Donald Trump, un ricchissimo impreditore che ha sempre detto di non voler entrare in politica, è appena stato eletto 45esimo presidente della storia degli Stati Uniti. È un momento straordinariamente divisivo, che non lascia indifferente Shepard: fedele ai suoi ideali, nel 2017 l’artista di Charleston decide di lanciare un’opera destinata a entrare nell’immaginario collettivo.
L’opera si chiama “We the People”, e raffigura tre ragazze: una di origine arabe, una di origini latinoamericane, e un’afroamericana. Tutte e tre contraddistinte da colori che si rifanno chiaramente alla bandiera statunitense, a dimostrazione che il senso di appartenenza a una nazione è qualcosa che va oltre all’aspetto fisico.
Le tre ragazze, inoltre, sono accompagnate da tre claim diversi, ma ugualmente potenti: “Are Greater than Fear”, “Defend Dignifity”, “Protect Each Other”.
Conformarsi a uno standard non è mai stata roba da Shepard Fairey. Per questo, la famosissima frase “Make Love Not War” è diventata, per l’artista Shepard, “Make Art Not War”, mantenendo la costante anti-bellica ma cambiando l’alternativa alla guerra, passata dall’essere l’amore all’essere l’arte (che, per certi versi, può essere vista come una forma di amore verso il prossimo).
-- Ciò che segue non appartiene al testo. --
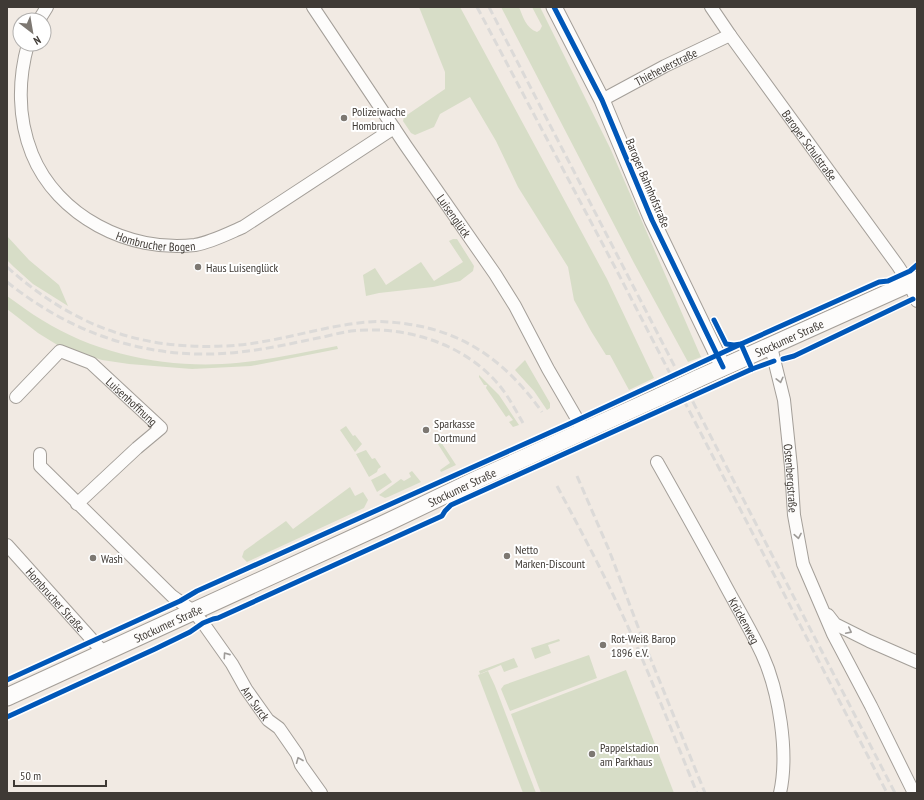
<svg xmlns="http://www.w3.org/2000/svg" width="924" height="800" viewBox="0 0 924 800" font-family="'PT Sans Narrow',sans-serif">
<rect width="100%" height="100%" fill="#f1eae3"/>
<g fill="#d7ddc7">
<path d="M 419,7 L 460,7 L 607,279 L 654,378 L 629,390 L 610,355 L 606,355 L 591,331 L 574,300 L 568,267 L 518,187 L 496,141 L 470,97 L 440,114 L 434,127 L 415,135 L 411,133 L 403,121 L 404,117 L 445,89 L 445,72 Z"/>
<path d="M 501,7 L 519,7 C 523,17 526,28 537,32 L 540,30 L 542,26 L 532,7 L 540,7 L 611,150 L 701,357 L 688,362 L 634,263 Z"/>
<path d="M 7,236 L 29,260 L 59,285 L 68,306 L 33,284 L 14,267 L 7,260 Z"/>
<path d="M 453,239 L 457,239 L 474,266 L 473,271 L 460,281 L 433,287 L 379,293 L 366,296 L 363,275 L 375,268 L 386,285 L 421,262 L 434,281 L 463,262 L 449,241 Z"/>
<path d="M 7,296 C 19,304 30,313 42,320 C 95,353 160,367 222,364 C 261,362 299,353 337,346 L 338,349 L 251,366 L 192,369 L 129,364 L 102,360 L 59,346 L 38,333 L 7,309 Z"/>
<path d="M 525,360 L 550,403 L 550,408 L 547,410 L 534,391 L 515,370 Z"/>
<path d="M 479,375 L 499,395 L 519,425 L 513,427 L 509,422 L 513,420 L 509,415 L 506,417 L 486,388 L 487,385 L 484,385 L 479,377 Z"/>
<path d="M 346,426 L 353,436 L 355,435 L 362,444 L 355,452 L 340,430 Z"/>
<path d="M 437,436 L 456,465 L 441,472 L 440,470 L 450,463 L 434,438 Z"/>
<path d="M 366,450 L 372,459 L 375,458 L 381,467 L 378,469 L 377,472 L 369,477 L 356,454 Z"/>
<path d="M 412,471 L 421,482 L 388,497 L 385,498 L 379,495 L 401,479 L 404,481 L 411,477 L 409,473 Z"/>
<path d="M 385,473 L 392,482 L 377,492 L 371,480 Z"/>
<path d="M 350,487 L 355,496 L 363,492 L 368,500 L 364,508 L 247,562 L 242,557 L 244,551 L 286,521 L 293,529 Z"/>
<path d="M 559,639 L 560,641 L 548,645 L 551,653 L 535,659 L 531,648 Z"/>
<path d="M 589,655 L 597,678 L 510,711 L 501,689 L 504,685 Z"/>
<path d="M 514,658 L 518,667 L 504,672 L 501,665 L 480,674 L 479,671 Z"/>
<path d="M 626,670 L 674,793 L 541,793 L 511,714 Z"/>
<path d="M 488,671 L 495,686 L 536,793 L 523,793 L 478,675 Z"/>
</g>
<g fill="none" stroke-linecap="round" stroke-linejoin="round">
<g stroke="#a49f99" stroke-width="14">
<g id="minor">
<path id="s1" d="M 313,7 L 406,146 L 495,274 L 515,306 L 548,369 L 584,431"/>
<path id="s2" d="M 711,7 L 730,35 L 898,266 L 909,283 L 917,301"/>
<path d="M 39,20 L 47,7"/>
<path id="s3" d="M 28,44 C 18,80 18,119 32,154 C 57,216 129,253 195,245 C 212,242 227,234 243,227 L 394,128"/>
<path id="s4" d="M 602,100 L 665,66 L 730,35"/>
<path id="s5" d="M 771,347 L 784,400 L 791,467 L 794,515 L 803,564 L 833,634 L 871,706 L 914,793"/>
<path id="s6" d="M 16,397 L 60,351 L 91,363 L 161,428 L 137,448 L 77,504"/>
<path id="s7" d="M 40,454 L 40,466 L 172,596 L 193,611 L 203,623 L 232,664 L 246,689 L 268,720 L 279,728 L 297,754 L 301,765 L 321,793"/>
<path id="s8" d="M 657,462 C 679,501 701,540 722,579 C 735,604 750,628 762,654 C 779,691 789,753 780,793"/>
<path id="s9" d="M 7,545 L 104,653"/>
<path d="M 828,615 L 835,624 L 869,641 L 917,662"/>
</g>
</g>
<g stroke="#a49f99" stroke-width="17">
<path id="tertiary" d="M 554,7 L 602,100 L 652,220 L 723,367"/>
</g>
<g stroke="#a49f99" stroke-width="19">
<g id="secondary">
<path id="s10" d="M 697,379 L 917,280"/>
<path id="s11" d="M 7,697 L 386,523 L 478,479 L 661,396"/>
</g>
</g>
<use href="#minor" stroke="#fdfcfb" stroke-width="12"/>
<use href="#tertiary" stroke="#fdfcfb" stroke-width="15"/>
<use href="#secondary" stroke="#fdfcfb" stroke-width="17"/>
<g stroke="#dcdad8" stroke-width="3" stroke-dasharray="8 4" stroke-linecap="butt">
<path d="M 477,7 L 618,273 L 887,793"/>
<path d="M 489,7 L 895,793"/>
<path d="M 7,267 C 72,325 138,350 225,346 C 274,344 320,326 368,322 C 381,321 394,322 407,324 C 466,332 508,364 542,412"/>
<path d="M 7,282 C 62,326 127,353 199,354 C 238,355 275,347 313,339 C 325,337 338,333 351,331 C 404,325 464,343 499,385 C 509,397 516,411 523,423"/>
<path d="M 577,476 L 609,550 L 643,640 L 705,793"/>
<path d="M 557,486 C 580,529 603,572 623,616 C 650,674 673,734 697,793"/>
</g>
<g stroke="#a49f99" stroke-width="19" stroke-linecap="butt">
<path id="secondary-bridge" d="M 661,396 L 697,379"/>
</g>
<use href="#secondary-bridge" stroke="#fdfcfb" stroke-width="17"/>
<g stroke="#fff" stroke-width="8">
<g id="cycleway">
<path d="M 554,7 L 602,100 L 652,220 L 723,367"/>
<path d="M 714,320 L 726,344 L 734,345 L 741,344 L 879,282 L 888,281 L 910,271 L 917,265"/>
<path d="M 783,359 L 794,356 L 913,299"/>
<path d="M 7,680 L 180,601 L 197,591 L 569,424 L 741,344 L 752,369"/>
<path d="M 7,717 L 155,649 L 190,632 L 203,623 L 213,619 L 218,618 L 442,516 L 445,511 L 451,505 L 752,369 L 774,361"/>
</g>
</g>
<use href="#cycleway" stroke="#0057b8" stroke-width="5"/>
</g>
<defs><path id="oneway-chevron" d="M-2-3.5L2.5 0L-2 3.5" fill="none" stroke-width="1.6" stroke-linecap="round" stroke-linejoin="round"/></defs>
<g stroke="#9e9b98">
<use href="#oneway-chevron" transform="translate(780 380) rotate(76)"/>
<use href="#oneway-chevron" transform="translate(798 536) rotate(80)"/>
<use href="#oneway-chevron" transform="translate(849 631) rotate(27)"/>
<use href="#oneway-chevron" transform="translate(226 655) rotate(-125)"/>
<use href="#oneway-chevron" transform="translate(299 760) rotate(-112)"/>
</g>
<g fill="#7d7872" stroke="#fff" stroke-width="1.5">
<circle cx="344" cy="118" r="4"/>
<circle cx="198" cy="267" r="4"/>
<circle cx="426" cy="430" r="4"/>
<circle cx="507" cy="556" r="4"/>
<circle cx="93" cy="558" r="4"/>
<circle cx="603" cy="645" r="4"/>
<circle cx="592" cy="754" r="4"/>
</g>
<g text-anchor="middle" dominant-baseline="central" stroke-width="4" stroke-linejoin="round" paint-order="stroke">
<g font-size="12" fill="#3f3a35" stroke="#fff">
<text stroke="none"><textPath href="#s4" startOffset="72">Thieheuerstraße</textPath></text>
<text stroke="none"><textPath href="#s2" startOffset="170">Baroper Schulstraße</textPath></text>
<text transform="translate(648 183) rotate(67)">Baroper Bahnhofstraße</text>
<text stroke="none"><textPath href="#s1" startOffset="252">Luisenglück</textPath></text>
<text stroke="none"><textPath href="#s3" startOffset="272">Hombrucher Bogen</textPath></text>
<text stroke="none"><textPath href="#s10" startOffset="101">Stockumer Straße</textPath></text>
<text stroke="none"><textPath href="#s6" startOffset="153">Luisenhoffnung</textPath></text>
<text stroke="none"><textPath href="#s5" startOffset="133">Ostenbergstraße</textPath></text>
<text stroke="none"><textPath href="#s11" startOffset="501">Stockumer Straße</textPath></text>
<text stroke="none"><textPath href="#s9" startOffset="73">Hombrucher Straße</textPath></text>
<text stroke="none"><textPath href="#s8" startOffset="181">Krückenweg</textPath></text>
<text stroke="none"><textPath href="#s11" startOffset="177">Stockumer Straße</textPath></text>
<text stroke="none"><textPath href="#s7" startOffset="335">Am Surck</textPath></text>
</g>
<g font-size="12" fill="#3f3a35" stroke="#fff" text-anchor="start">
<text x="352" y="111">Polizeiwache<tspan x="352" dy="14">Hombruch</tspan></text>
<text x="206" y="267">Haus Luisenglück</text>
<text x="434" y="423">Sparkasse<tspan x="434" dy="14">Dortmund</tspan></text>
<text x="515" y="549">Netto<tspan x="515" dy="14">Marken-Discount</tspan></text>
<text x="101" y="558">Wash</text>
<text x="611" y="638">Rot-Weiß Barop<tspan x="611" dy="14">1896 e.V.</tspan></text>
<text x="600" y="747">Pappelstadion<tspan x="600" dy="14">am Parkhaus</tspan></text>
</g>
</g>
<rect width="924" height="800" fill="none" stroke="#3f3a35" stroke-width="16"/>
<g transform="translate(32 32) rotate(149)"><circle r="19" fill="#ffffff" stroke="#b2b0ae"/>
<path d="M0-3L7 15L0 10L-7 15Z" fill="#7d7872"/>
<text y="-6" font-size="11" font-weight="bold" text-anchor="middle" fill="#3f3a35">N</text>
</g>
<path d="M14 780v6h92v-6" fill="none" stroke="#3f3a35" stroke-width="2"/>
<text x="20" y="780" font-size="12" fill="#3f3a35" stroke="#ffffff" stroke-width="3" paint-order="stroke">50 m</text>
</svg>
La prima opera in cui troviamo questa idea è difficile da collocare nel tempo: si sa solo che è stata realizzata da Shepard fra il 2003 e il 2011, quando una parte della US Army era impegnata in Iraq. Si conoscono, invece, le referenze di Shepard, che venne ispirato dai poster che negli Sessanta inneggiavano alla fine della sanguinosa guerra in Vietnam.
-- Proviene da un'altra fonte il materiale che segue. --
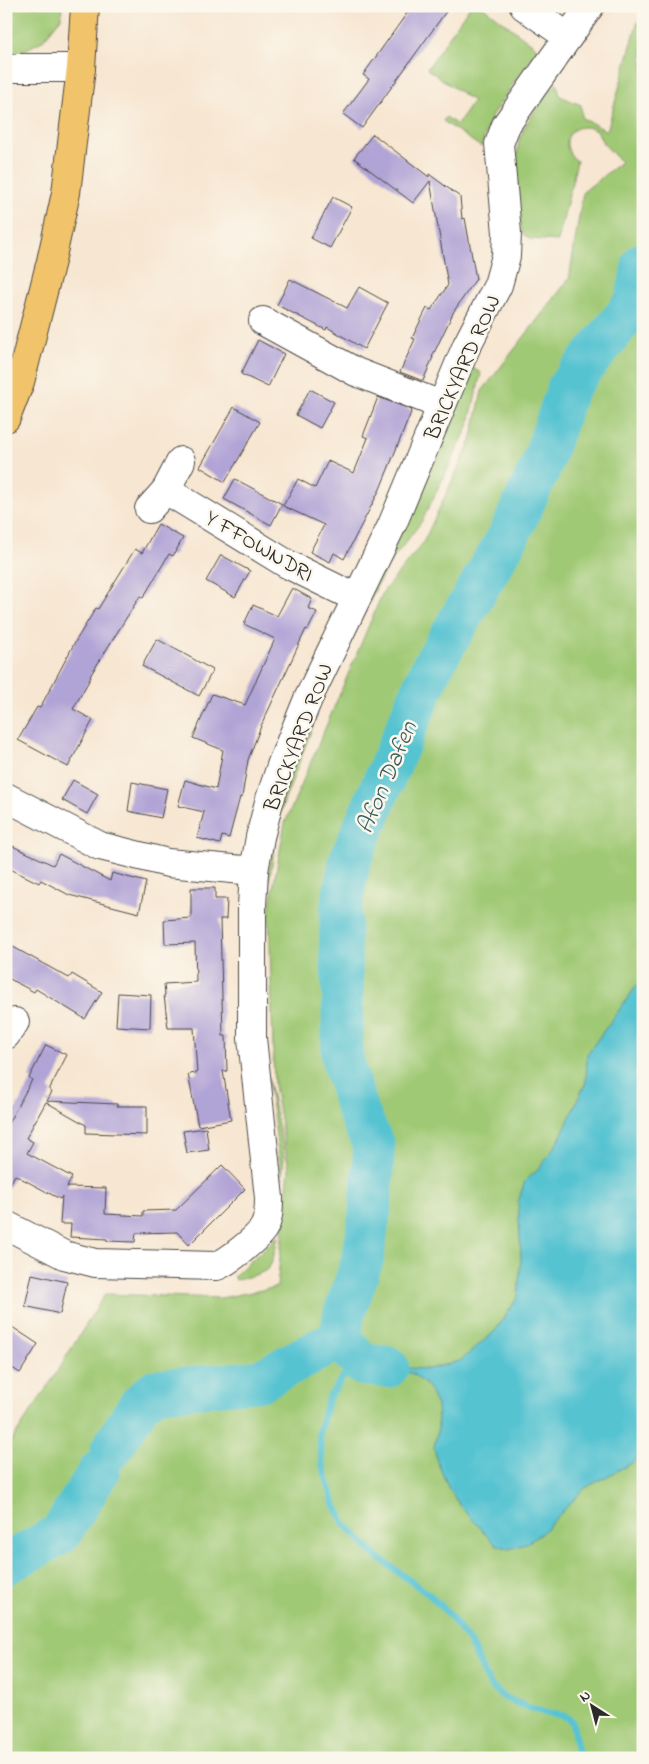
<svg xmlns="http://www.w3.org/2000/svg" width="649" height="1764" font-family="'Indie Flower',sans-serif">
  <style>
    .green { fill: #a0c975; stroke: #667a50 }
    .water { fill: #57c3d1; stroke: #41777e }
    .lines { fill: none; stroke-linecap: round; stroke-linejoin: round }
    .stream { stroke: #57c3d1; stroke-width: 7 }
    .river { stroke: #57c3d1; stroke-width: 42 }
    .building { fill: #b0a3d6 }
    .minor-casing { stroke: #4a4744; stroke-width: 30 }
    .major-casing { stroke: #4a4744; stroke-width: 30 }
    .minor { stroke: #fff; stroke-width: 28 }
    .major { stroke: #f1c36a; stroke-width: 28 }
    .labels { text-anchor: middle; stroke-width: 5; stroke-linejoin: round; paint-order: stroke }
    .street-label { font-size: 22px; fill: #2b2b2b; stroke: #fbf7ec }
    .water-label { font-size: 24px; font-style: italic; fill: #38595d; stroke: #fbf7ec }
  </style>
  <rect width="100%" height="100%" fill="#fbf7ec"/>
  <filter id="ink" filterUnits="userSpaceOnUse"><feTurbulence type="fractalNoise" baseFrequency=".02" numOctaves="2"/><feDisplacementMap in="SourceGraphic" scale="10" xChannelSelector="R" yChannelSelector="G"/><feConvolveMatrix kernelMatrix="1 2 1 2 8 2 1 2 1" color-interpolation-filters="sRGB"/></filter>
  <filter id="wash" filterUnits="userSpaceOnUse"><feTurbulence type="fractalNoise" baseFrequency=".0096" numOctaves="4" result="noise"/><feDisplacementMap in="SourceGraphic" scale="20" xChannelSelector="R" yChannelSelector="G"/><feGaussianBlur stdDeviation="1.12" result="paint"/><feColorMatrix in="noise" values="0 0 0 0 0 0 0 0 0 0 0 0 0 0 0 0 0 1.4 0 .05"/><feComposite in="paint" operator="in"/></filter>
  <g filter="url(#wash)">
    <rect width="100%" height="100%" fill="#f7e6d1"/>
    <g class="green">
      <polygon points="6,6 62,6 61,18 42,41 19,53 6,53"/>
      <polygon points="470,6 482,6 536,47 536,51 492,115 481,147 443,121 446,117 457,125 473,101 427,69"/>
      <path d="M 643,14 L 643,1758 L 6,1758 L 6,1449 L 50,1383 L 105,1294 L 221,1298 L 277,1287 L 289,1169 L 274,1085 L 269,910 L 285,823 L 383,592 L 423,543 L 471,441 L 482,391 L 569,279 L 583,192 L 621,162 L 603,143 L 597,130 C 570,118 556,145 577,161 L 558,241 L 530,239 C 526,237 524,235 522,231 C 518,214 514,154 520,138 C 527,118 544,100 557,83 L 560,96 L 581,105 L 582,118 L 607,131 L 637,24 Z"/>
      <polygon points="467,365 481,373 468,427 422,521 386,568 329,684"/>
      <polygon points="310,712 317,715 280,813 266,903 263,903 278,813"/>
      <polygon points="268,1078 283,1147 284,1158 282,1179"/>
      <path d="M 278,1236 C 270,1274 273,1270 236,1280 L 233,1277 Z"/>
    </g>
    <polygon class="water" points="643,977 643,1452 632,1463 585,1488 542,1533 526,1544 509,1549 495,1544 461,1507 448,1487 437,1461 434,1447 438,1427 437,1406 428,1387 413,1374 388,1367 429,1369 460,1361 495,1331 518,1297 521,1257 518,1202 525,1181 539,1169 559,1140 586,1082 587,1054"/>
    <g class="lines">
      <polyline class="stream" points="363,1365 343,1377 328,1399 319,1432 322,1463 334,1503 344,1523 375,1555 431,1596 448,1613 470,1643 490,1685 505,1698 527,1707 549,1714 565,1716 572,1722 579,1758"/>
      <g class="river">
        <polyline points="340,1338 344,1314 363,1259 371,1204 374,1146 356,1107 342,1057 343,992 340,943 341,908 350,860 432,667 509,535 541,466 568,387 636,302 643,263"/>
        <polyline points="111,1450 139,1405 154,1391 259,1381 340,1338 363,1365 388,1367"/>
        <polyline points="6,1564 60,1534 99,1471"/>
      </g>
    </g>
    <g id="blocks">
      <g class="building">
        <polygon points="412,6 450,6 362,128 343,114 369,79 363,75"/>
        <polygon points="373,134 429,177 429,174 460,197 462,219 465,218 476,279 454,311 432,357 433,357 423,381 400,372 415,339 412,338 427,308 431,310 448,285 430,181 413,203 354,158"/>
        <polygon points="333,197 352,207 330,248 311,238"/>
        <polygon points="290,279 347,308 359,287 388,303 364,349 327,327 326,330 277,305"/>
        <polygon points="258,340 284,354 268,387 241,374"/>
        <polygon points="310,389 334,402 320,428 296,415"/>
        <polygon points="378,397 412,410 380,489 344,559 334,553 330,562 310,552 324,525 283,506 298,479 315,488 328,461 354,473 368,438 363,436"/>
        <polygon points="234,407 260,422 225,482 200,467"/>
        <polygon points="235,479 282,504 271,525 224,499"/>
        <polygon points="158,524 183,538 173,556 169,554 143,598 140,596 90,676 91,677 73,709 93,720 68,767 18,740 37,707 40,708 75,642 96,608 98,609 135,549 142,553"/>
        <polygon points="221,555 250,571 235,597 206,581"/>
        <polygon points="292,588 312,599 308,608 317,612 308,630 306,629 261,726 248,760 242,797 240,797 229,838 222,836 220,844 197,838 204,812 178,806 185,780 216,789 223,750 193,738 212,694 245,705 275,639 244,624 253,605 277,616"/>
        <polygon points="157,639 213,670 199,696 142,666"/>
        <polygon points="73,780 98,794 87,814 62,800"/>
        <polygon points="132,782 167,789 161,818 128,811"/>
        <polygon points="6,843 53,865 59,854 110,881 112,873 146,882 139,913 69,895 41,880 39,883 6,867"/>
        <polygon points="191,888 215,888 215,899 227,899 226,919 220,919 223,1036 226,1036 227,1071 223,1071 231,1120 198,1126 188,1074 197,1073 194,1028 168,1028 164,995 165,995 164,984 196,982 195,943 165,944 164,920 191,918"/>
        <polygon points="6,943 69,978 72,974 102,992 85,1019 36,989 34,992 6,977"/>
        <polygon points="118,993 151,995 150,1028 116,1026"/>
        <polygon points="46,1045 67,1055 49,1090 52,1092 47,1101 117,1104 117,1106 147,1106 147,1135 86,1133 86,1125 46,1102 26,1138 33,1142 27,1153 72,1177 67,1187 106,1188 105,1214 143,1216 143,1211 176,1210 222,1165 245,1189 189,1245 177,1232 136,1233 135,1242 107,1241 107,1239 70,1237 71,1224 60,1224 62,1196 60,1199 15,1175 6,1191 6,1127 32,1080 29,1078"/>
        <polygon points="206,1128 209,1150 187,1153 183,1131"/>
        <polygon points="32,1274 67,1282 60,1314 25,1306"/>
        <polygon points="6,1323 38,1344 20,1373 6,1364"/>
      </g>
    </g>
  </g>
  <g filter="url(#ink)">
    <use href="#blocks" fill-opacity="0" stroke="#4a4744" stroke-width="1"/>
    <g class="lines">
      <defs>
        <g id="minor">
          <polyline points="524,6 568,37"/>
          <polyline points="6,68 81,68"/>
          <polyline points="263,321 356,372 441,405"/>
          <polyline points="166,490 287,564 356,598"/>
          <polyline points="149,509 166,490 181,461"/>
          <polyline points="6,797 100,846 168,863 254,871"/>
          <polyline points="6,1035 15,1022"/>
          <path d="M 6,1225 L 64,1255 L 95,1263 L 217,1266 C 229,1261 255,1240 263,1229 C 269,1220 269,1207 269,1198 L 252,1038 L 252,906 L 254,871 L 260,837 L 269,802 L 282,763 L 308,699 L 392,525 L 467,345 L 498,285 L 506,256 L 507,233 L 499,144 L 506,125 L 590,6"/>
        </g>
        <polyline id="major" points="6,418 20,382 51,261 66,193 81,68 85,6"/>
      </defs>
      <use href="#minor" class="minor-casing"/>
      <use href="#major" class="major-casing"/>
      <use href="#minor" class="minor"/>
      <use href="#major" class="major"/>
    </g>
  </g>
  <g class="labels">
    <g class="street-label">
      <text transform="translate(461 367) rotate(-66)" y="8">BRICKYARD ROW</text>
      <text transform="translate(260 545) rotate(30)" y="8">Y FFOWNDRI</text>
      <text transform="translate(297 737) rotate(-69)" y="8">BRICKYARD ROW</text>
    </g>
    <g class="water-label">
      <text transform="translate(386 777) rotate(-67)" y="8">Afon Dafen</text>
    </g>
  </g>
  <rect width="649" height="1764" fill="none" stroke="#fbf7ec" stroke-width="25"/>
  <g transform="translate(592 1706) rotate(324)" stroke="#fbf7ec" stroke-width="4" paint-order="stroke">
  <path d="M0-4L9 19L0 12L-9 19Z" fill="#2b2b2b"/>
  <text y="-8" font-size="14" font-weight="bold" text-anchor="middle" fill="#2b2b2b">N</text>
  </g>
</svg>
La seconda, invece, è stata realizzata nel 2014, con lo stesso messaggio e gli stessi colori, ma senza un viso femminile al centro: al suo posto, una rosa incatenata dal significato criptico, difficile da cogliere. Forse, addirittura senza significato. Perché quello, come successo con Andre The Giant, dobbiamo trovarlo noi.